By NATHAN DEENFebruary 15, 2012
FORT BENNING, Ga. -- Wherever Megan Clark has gone during her high school years, she has set the bar high.
Her father, Col. Ron Clark, commander of the 192nd Infantry Brigade, said Megan was an all-state athlete as a sophomore at O'Neill High School in Highland Falls, N.Y., and a National Scholastic Sports Foundation track and field All-American as a junior before coming to Columbus High School in August.
Megan, a senior who is preparing for her first year with the CHS track and field team, officially signed with Duke on a track and field scholarship Wednesday at the high school.
"It's been a long time since we've had someone sign for track and field," Columbus track and field coach Mark Erb said. "We want kids to see that this is possible, it just takes a lot of hard work. She has a great work ethic, and I think she applies it to every aspect of her life."

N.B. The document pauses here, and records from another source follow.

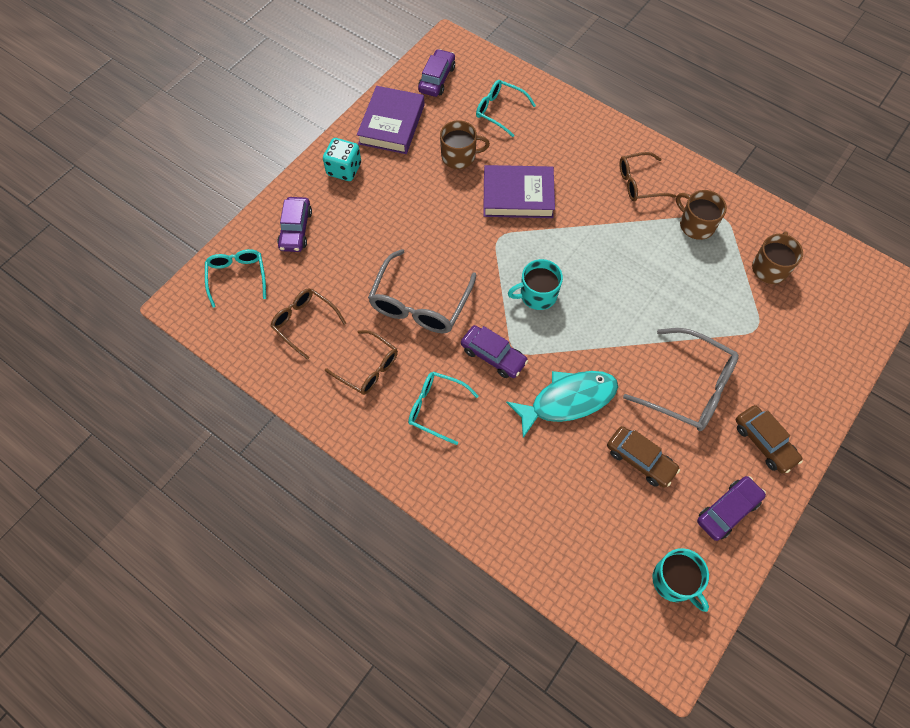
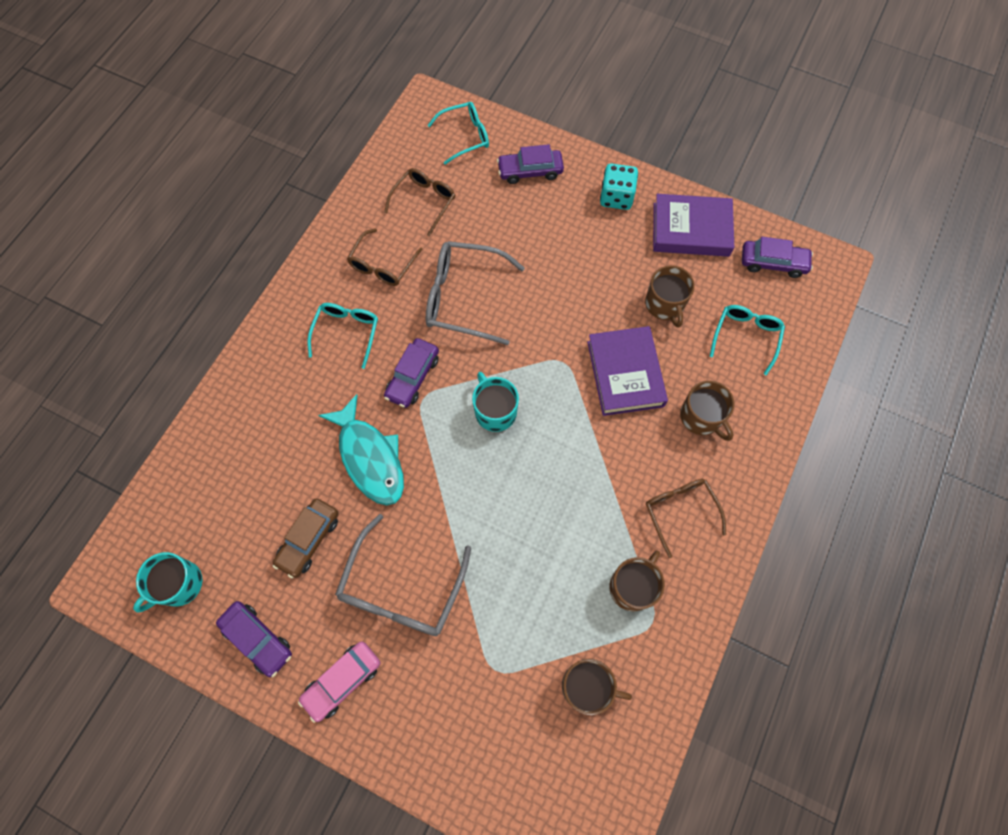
camera: 80 degrees right, 5 degrees up
brown car [736,405,803,474] -> pink car [298,641,380,723]
none -> brown mug [680,380,735,441]

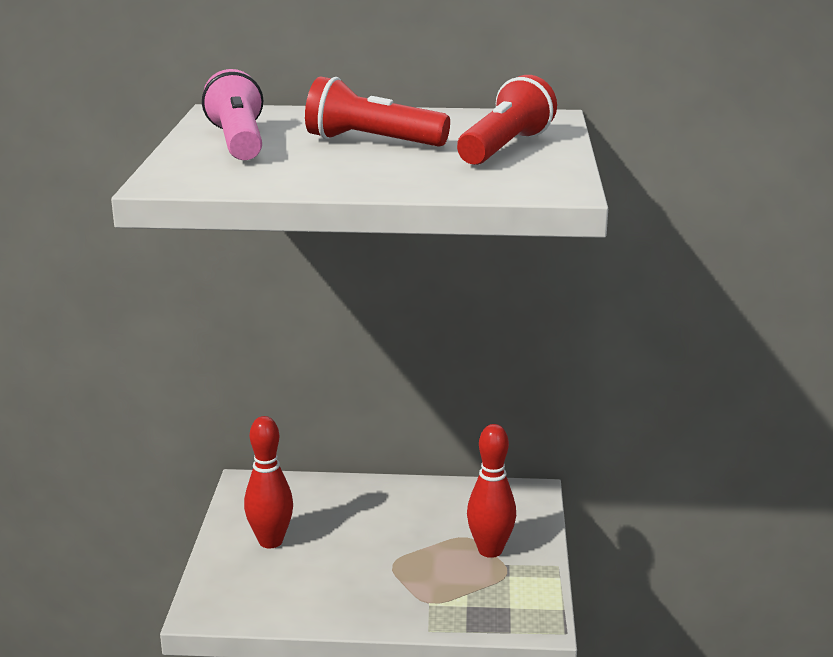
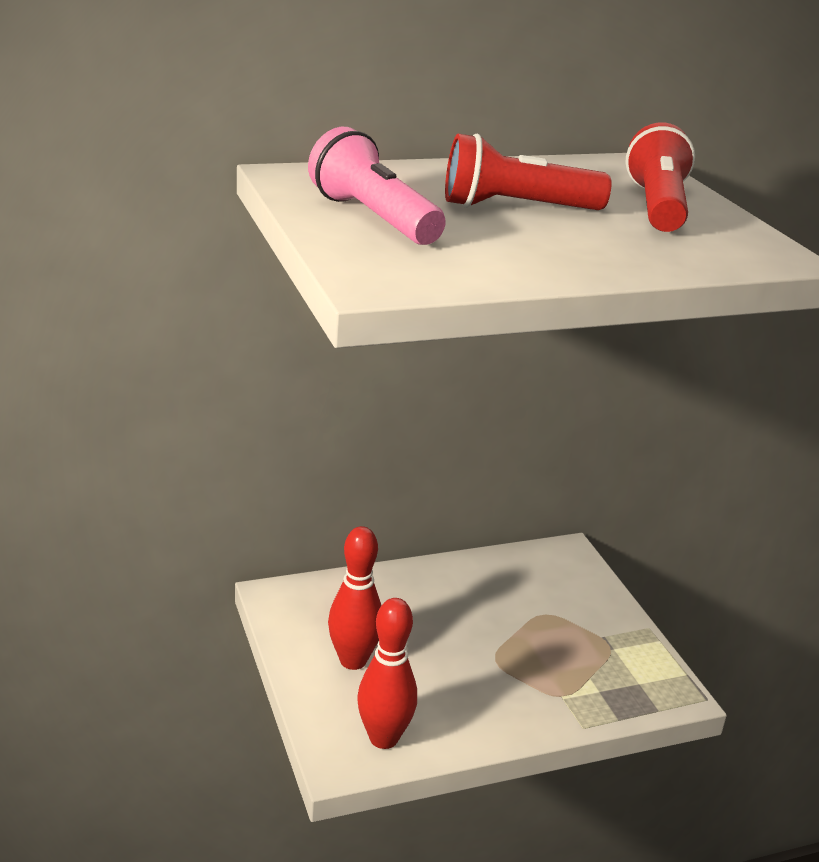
camera: 25 degrees left, 5 degrees up
red bowling pin [467,424,516,558] -> red bowling pin moved to [357,598,417,749]

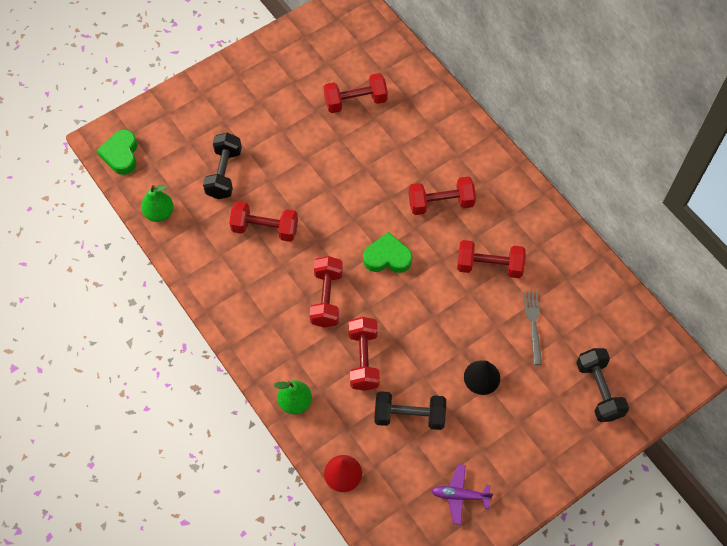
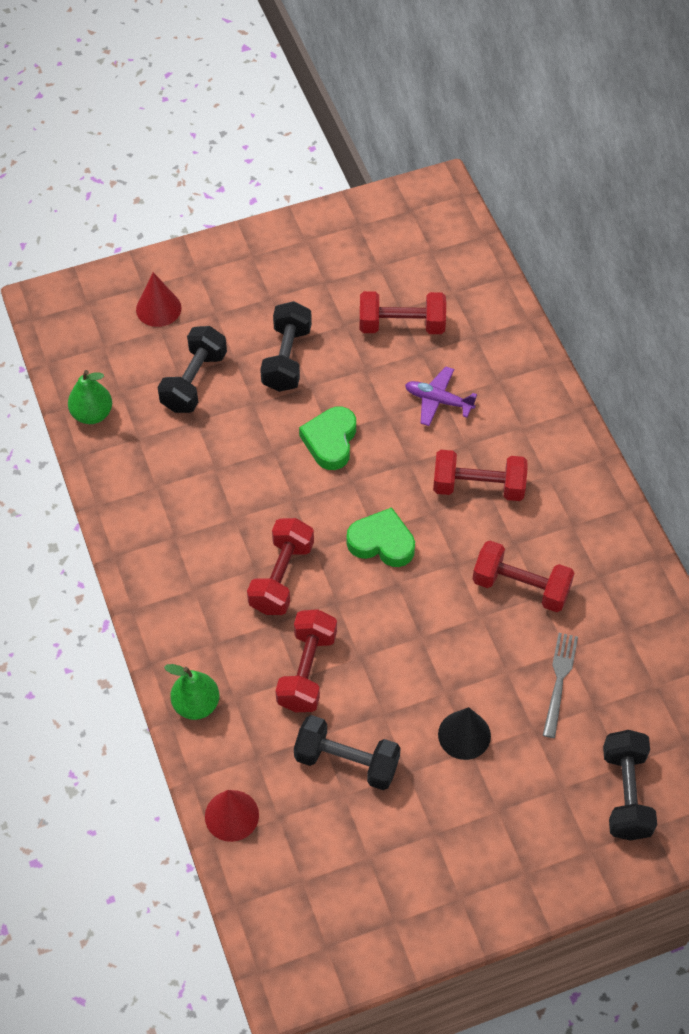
camera: 15 degrees right, 5 degrees down
green heart [97,130,137,175] -> green heart moved to [299,407,356,470]
red dumbbell [229,201,298,242] -> none
purple plane [431,464,494,525] -> purple plane moved to [405,367,477,426]
none -> red cone [136,272,181,327]
none -> black dumbbell [260,301,312,392]

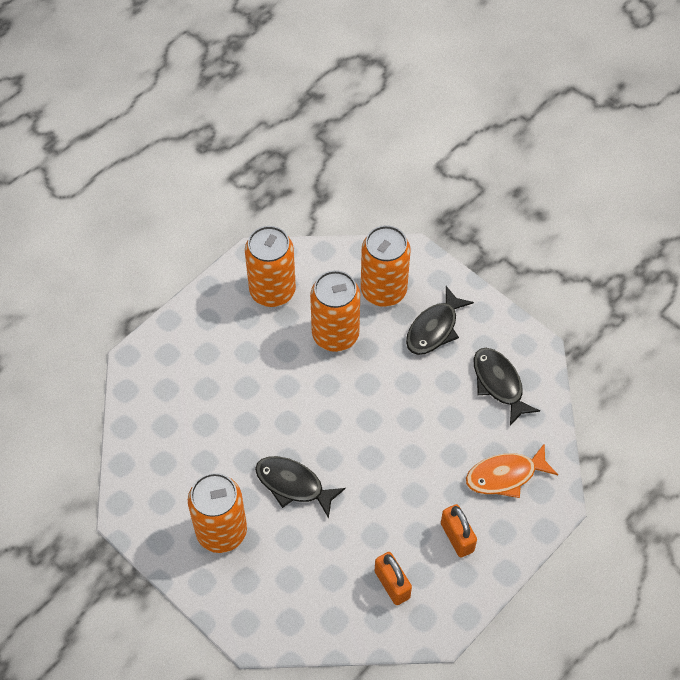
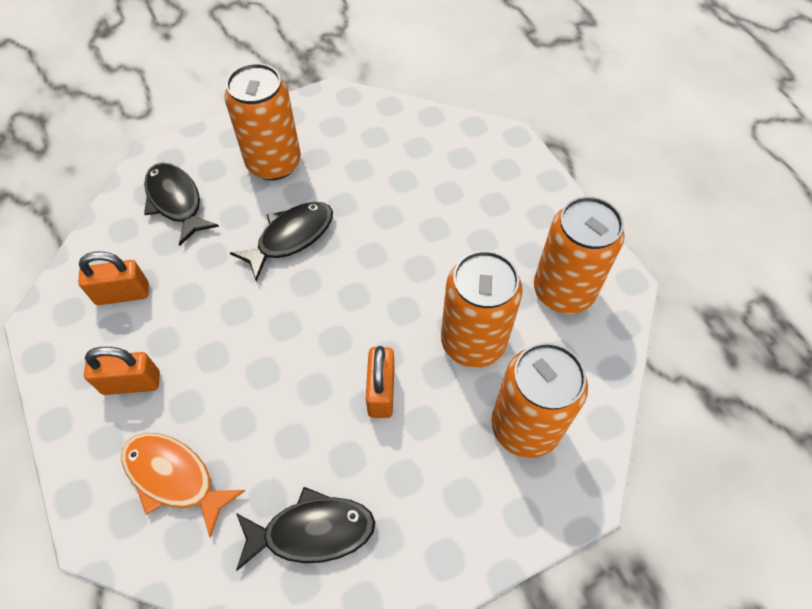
camera: 110 degrees right, 0 degrees up
black fish [406,286,474,355] -> black fish moved to [144,163,219,246]
orange fish [466,443,558,498] -> orange fish turned 60 degrees counterclockwise [121,433,245,538]
none -> orange padlock [366,346,395,418]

Megan said she began pole vaulting in the ninth grade while she lived in Virginia, and in her sophomore year at O'Neill, she improved from 10 feet, 6 inches to 13 feet.
"She had a talent for just about every discipline --- hurdles, sprints, jumps and pole vaulting," Ron said. "She's a good track and field athlete in a bunch of events, but she's an exceptional pole vaulter. There are three girls nationally that have gone 13 feet, and she's one of them."
Megan said she was worried about the move to Georgia, where indoor track and field meets are not as common as in New York. Leaving her coach was also difficult, she said, but her mother, Simona, has become her trainer since the move.
"I was concerned I wouldn't have someone to train me," Megan said. "My mom really stepped up and learned how to coach pole vault."
Because of less training opportunities, Megan said she began using the Comprehensive Soldier Fitness-Performance and Resilience Enhancement Program about a month ago to help her mentally prepare for each meet.
"The techniques it's teaching me now will help me in college," she said. "There's a difference between your training mindset and competition mindset. In competition you stop thinking about everything you're doing right and wrong -- you just trust you know how to vault."
Despite having been at Columbus for only a few months, Megan said she was surprised at the support her classmates showed at the signing ceremony as dozens of students gathered in the school's auditorium.
"It's great seeing all of these people here, especially since I just moved here," she said. "Half of me is wondering if I really know all of them and if they're just skipping class to be here.
"This is my 10th school. Transferring isn't new to me anymore. It's always a little bit concerning moving to a new place ... everyone has been open and has embraced me."
Megan said she visited several other colleges -- Harvard, Virginia, Columbia and West Point-- but there was little doubt from the beginning that Duke was where she wanted to be.
"I chose Duke because it has the best balance between school and sports," she said. "I wanted to go to the best school I could and still be a great athlete."
The district season for the Columbus track and field team will begin March 7. Erb said Megan will compete in several large meets.
"We want to get her and some of our better athletes to be able to run against some of the top talent in the South," Erb said. "She'll have opportunities, it's just not going to be quite as frequent as maybe she's been accustomed to."
Megan said her goal this season is to set a new personal record and elevate herself to the level of her friend Morgann Leleux, a freshman at Georgia, who holds the national high school pole vaulting record at 14-3.
"This year I'm hoping 13-6 or 14 feet," she said. "The sky is the limit."